The class action lawsuit filed by Thompson's firm of Callahan, McCune & Willis, unlike claims filed by individuals, had to win judicial approval, or certification, before it could proceed. Shortly after the California suit was certified, RadioShack settled the case for $29.9 million -- two-thirds of which, Thompson said, will eventually be divided among past and present RadioShack managers in California.

"It's not that this is an isolated incident,'' he said. "It's clear that there are a lot of y-store managers in all of the 50 states that feel they're not being paid in accordance with the law.''

But Hill, the RadioShack vice president, said store managers are more than glorified sale associates. "A store manager has a broad range of responsibilities -- inventory management, store profitability, employee scheduling, store appearance, hiring, training, [and] store displays,'' he said. "There are a lot of managers who do work more than 40 hours a week, and there are some that don't.''

He said the company chose to settle the California lawsuit not because it had done anything wrong but because it was a "highly distracting piece of litigation and we felt it could drag on for two to three years. ... We thought it made sense to settle.''

The ink had not dried on that settlement when the Chicago law firm of Touhy & Touhy filed a similar lawsuit on behalf of RadioShack workers.
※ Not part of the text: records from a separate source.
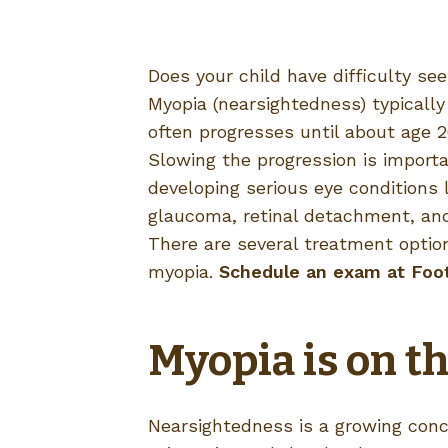
Does your child have difficulty se
Myopia (nearsightedness) typically
often progresses until about age 2
Slowing the progression is importa
developing serious eye conditions l
glaucoma, retinal detachment, and
There are several treatment optio
myopia.
Schedule an exam at Footh
Myopia is on th
Nearsightedness is a growing conc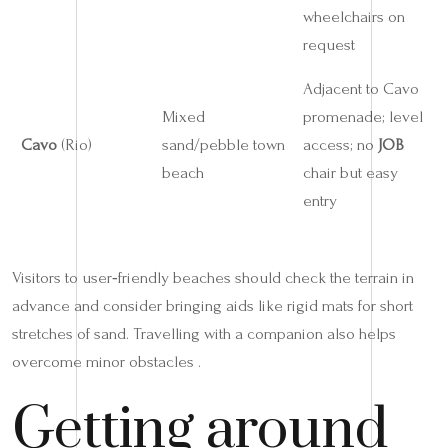
wheelchairs on
request
Adjacent to Cavo
Mixed
promenade; level
Cavo
(Rio)
sand/pebble town
access; no
JOB
beach
chair but easy
entry
Visitors to user‑friendly beaches should check the terrain in
advance and consider bringing aids like rigid mats for short
stretches of sand. Travelling with a companion also helps
overcome minor obstacles .
Getting around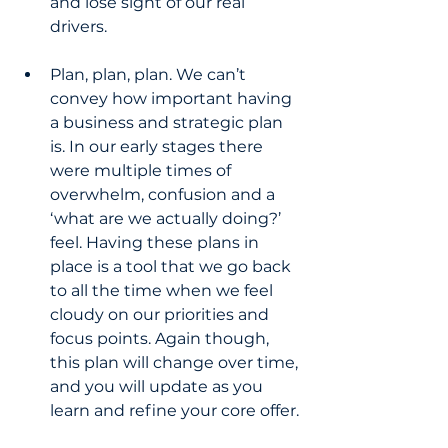
and lose sight of our real 
drivers.
Plan, plan, plan. We can’t 
convey how important having 
a business and strategic plan 
is. In our early stages there 
were multiple times of 
overwhelm, confusion and a 
‘what are we actually doing?’ 
feel. Having these plans in 
place is a tool that we go back 
to all the time when we feel 
cloudy on our priorities and 
focus points. Again though, 
this plan will change over time, 
and you will update as you 
learn and refine your core offer.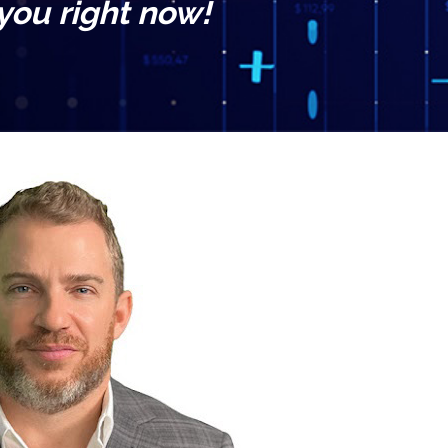
 you right now!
That suit, unlike the one in California which focused on workers in just one state, seeks to recover damages for perhaps as many as 10,000 underpaid RadioShack workers across the nation -- and involves perhaps as much as $100 million in unpaid overtime.

That lawsuit was originally filed on behalf of David B. Tibbetts and three other RadioShack managers. Shortly after the class action lawsuit was filed, however, Tibbetts was fired for "unsatisfactory performance." Tibbetts -- who won company awards as a manager and "sales dominator" -- has since filed a separate lawsuit claiming he was fired in retaliation for suing his employee of 13 years. The lawsuit that was originally filed on Tibbetts' behalf is the same suit that Kujak and about a thousand other workers have joined.

U.S. District Judge Rebecca Pallmeyer's 18-page ruling on the case gave the Touhy firm the go-ahead to proceed but also warned that the road before them was anything but certain.

Pallmeyer said RadioShack managers "were in charge of their stores, had only sporadic direct contact with supervisors, and earned substantially more than their subordinate sales associates'' -- factors that weigh in favor of the company. But she also noted that the managers devoted a large percentage of time to sales and that their "sales prowess was emphasized in RadioShack's assessment of their performance." Expressing some uncertainty about the outcome of the lawsuit, Pallmeyer concluded that the case could nevertheless proceed.